By Maria Rocha-Buschel
Long requested improvements to Bellevue South Park, including a dog run, will be getting made, thanks to an infusion of $3.5 million in funding announced by the mayor.
Mayor Bill de Blasio announced the allocation of cash during a town hall hosted by Councilmember Rosie Mendez last Thursday for her constituents in Gramercy, Kips, Bay, the East Village and the Lower East Side.
“This is a park that Councilmember Mendez has put resources into as well as the borough president and Councilmember Garodnick,” the mayor said. “We’ll be able to add a dog run, upgrade the plaza and add a large play area.”
Natalie Grybauskas, a representative for the mayor’s office, added that the renovations also include upgrades to the basketball court, but could not provide specifics on the exact scope of the project, including where in the park the dog run will be located.
Grybauskas said that the specifics of the project will be decided on partially through the Parks Department’s public engagement process with a community input meeting, but Parks did not respond to a request for comment on when this process would begin.
Mendez has been working with the Parks Department and community groups advocating for the dog run at least since the beginning of this year but the project has been previously stymied by fluctuating funding estimates.
The mayor announced additional funding for parks in the neighborhood at the town hall, noting that his office would be committing $5.6 million for renovations at Tompkins Square Park, which is in addition to the funds already committed by Mendez’s office.
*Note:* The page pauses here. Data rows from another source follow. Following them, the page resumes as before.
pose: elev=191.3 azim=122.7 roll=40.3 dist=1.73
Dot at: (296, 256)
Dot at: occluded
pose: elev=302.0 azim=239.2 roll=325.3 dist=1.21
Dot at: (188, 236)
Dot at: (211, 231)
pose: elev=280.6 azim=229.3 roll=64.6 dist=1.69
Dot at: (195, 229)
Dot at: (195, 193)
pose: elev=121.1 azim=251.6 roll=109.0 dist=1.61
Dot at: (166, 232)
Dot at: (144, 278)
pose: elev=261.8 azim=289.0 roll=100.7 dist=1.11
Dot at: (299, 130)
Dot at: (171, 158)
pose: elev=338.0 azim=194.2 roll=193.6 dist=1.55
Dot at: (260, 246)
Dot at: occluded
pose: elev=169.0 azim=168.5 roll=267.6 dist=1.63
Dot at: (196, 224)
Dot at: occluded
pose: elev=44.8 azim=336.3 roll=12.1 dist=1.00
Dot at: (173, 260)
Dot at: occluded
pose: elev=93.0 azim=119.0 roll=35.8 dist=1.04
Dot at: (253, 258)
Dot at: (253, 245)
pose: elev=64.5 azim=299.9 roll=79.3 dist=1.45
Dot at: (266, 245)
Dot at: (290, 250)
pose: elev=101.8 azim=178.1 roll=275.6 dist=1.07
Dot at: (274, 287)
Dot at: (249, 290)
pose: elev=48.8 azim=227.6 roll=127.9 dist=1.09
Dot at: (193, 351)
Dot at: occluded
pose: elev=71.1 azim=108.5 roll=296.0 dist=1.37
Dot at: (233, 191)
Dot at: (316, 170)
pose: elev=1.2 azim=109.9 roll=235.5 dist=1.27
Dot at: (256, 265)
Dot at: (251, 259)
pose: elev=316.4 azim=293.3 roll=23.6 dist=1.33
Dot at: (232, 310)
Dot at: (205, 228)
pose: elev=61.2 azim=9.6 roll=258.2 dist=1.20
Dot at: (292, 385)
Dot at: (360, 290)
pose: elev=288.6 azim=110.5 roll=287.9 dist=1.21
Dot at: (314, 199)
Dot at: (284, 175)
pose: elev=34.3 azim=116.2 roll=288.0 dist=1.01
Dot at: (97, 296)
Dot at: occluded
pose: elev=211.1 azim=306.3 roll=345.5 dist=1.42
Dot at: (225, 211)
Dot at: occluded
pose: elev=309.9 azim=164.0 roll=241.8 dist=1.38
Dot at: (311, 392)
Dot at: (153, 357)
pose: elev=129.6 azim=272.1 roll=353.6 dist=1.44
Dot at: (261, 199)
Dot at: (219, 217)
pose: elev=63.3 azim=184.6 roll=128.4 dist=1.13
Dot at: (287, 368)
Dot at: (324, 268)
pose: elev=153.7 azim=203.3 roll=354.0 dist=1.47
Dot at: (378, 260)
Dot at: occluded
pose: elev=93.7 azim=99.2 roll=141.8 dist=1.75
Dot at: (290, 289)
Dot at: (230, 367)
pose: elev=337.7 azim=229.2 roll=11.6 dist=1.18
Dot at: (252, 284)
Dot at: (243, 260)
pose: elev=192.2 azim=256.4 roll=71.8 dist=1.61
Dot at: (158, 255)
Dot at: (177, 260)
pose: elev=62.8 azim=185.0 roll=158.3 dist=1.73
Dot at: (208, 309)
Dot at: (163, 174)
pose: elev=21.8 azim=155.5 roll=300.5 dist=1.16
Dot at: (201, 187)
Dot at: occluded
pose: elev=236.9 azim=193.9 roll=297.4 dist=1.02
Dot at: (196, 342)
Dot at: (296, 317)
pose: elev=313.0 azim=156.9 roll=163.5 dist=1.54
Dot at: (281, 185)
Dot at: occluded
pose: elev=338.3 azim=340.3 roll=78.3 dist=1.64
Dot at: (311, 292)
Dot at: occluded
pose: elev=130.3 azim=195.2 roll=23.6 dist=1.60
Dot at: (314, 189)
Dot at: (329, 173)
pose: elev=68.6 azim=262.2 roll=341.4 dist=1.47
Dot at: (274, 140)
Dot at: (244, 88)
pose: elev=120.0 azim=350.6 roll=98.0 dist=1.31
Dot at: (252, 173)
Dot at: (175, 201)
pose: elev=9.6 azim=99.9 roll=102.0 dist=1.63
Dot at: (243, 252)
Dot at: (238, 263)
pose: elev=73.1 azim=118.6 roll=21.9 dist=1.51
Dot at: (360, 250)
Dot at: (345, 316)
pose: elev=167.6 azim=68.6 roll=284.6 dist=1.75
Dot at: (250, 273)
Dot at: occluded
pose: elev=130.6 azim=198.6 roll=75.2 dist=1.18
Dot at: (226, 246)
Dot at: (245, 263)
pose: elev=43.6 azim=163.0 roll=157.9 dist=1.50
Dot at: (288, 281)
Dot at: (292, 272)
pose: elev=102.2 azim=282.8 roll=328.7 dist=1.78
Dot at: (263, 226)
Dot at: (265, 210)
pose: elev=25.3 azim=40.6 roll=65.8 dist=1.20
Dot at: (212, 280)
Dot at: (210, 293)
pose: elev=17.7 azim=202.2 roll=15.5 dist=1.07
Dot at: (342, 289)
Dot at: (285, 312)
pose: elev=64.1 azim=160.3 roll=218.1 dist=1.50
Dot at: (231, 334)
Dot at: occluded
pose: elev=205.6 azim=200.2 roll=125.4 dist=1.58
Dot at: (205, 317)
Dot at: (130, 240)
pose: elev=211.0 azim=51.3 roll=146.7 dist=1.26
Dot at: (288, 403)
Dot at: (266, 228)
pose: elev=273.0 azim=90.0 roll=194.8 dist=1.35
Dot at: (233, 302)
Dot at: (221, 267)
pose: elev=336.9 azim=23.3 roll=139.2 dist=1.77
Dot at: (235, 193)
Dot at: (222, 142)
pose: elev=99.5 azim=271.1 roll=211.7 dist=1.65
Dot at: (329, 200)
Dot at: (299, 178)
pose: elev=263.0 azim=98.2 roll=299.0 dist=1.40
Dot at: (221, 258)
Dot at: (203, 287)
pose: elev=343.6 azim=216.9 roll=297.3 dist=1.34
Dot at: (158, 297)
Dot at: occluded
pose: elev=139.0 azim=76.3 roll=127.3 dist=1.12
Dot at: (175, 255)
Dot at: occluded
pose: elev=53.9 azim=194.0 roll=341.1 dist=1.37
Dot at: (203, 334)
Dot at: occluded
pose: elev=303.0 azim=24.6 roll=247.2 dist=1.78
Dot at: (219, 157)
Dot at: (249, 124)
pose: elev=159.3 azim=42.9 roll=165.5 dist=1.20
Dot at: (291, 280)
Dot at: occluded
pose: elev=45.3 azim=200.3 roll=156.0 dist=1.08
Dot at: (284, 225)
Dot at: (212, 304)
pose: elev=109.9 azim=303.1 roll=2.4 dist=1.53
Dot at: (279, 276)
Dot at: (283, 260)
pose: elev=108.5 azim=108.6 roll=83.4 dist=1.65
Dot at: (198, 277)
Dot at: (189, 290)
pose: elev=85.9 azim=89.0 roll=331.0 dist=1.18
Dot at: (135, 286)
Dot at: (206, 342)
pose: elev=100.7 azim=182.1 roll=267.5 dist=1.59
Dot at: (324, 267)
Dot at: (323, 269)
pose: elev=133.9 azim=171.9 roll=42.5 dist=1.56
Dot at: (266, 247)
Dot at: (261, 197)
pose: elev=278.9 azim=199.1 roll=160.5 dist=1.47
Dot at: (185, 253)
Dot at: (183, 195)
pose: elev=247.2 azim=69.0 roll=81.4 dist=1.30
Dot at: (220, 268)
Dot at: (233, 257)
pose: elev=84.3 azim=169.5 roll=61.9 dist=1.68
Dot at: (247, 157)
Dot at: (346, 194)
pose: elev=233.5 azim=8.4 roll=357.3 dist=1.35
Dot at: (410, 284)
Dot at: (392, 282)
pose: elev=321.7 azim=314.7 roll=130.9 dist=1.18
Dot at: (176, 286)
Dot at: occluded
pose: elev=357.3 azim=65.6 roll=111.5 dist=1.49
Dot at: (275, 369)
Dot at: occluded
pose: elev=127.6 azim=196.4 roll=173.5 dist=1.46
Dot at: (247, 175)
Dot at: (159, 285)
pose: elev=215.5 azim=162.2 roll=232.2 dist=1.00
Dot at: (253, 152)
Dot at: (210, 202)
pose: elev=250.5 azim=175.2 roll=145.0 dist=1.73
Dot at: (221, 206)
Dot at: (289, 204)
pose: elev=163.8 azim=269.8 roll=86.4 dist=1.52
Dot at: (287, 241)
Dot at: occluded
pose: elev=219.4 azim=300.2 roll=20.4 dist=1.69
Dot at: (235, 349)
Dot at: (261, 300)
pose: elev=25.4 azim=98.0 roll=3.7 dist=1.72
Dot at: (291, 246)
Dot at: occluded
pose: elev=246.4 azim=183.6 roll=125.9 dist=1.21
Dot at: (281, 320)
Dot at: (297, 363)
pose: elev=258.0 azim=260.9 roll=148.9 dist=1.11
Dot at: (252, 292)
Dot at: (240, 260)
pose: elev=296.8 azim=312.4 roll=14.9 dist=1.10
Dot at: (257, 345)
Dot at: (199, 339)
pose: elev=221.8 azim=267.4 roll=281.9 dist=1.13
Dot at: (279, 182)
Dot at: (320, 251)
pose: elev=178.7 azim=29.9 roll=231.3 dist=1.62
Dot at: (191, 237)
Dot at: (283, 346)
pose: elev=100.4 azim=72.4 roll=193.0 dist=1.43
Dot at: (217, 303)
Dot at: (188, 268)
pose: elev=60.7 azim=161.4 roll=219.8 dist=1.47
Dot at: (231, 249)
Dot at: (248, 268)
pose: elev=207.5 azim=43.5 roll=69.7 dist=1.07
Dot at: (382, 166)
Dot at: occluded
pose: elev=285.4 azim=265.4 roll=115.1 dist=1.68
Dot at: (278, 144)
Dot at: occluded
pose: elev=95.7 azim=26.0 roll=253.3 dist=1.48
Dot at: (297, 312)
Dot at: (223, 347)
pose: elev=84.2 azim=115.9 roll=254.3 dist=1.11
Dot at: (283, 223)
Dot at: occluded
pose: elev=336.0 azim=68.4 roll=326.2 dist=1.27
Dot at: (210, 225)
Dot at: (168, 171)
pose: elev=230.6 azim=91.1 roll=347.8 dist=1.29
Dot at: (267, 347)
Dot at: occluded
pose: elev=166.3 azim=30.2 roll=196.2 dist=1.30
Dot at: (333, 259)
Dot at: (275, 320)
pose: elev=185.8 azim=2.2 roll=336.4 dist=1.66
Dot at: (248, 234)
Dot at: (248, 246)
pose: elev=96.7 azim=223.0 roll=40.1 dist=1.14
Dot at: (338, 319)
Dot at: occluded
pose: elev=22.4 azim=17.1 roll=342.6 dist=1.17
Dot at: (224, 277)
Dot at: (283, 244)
The funding will go towards the addition of comfort stations at the park as well as improvements to the play areas and lawns. Some renovations at the park have already been discussed and a number of parents in the neighborhood expressed concerns about the height of the fence along the playground in the southeast corner of the park off Avenue B, which was previously seven feet tall and is being replaced with a four-foot fence.
“I’m concerned about the safety of having a lower fence,” said neighborhood parent and community organizer Anthony Feliciano.
Both the mayor and Parks Commissioner Mitchell Silver acknowledged that the fence height is a divisive issue.
“My kids spent time in playgrounds when they were growing up and I understand the perspective of having a lower fence feeling less secure,” Mayor de Blasio said. “But I can also see the benefit of having lower sight lines. Crime and complaints have been down in Tompkins Square Park, regardless of the fence height.”
Silver said that input from the community was split down the middle concerning the fence height but that putting in lower fences in other neighborhoods hasn’t increased crime at all.
The mayor also announced that the city is planning to “reacquire” PS 64 for community use, drawing cheers, although officials did not have information on how that will be achieved, since it is private property.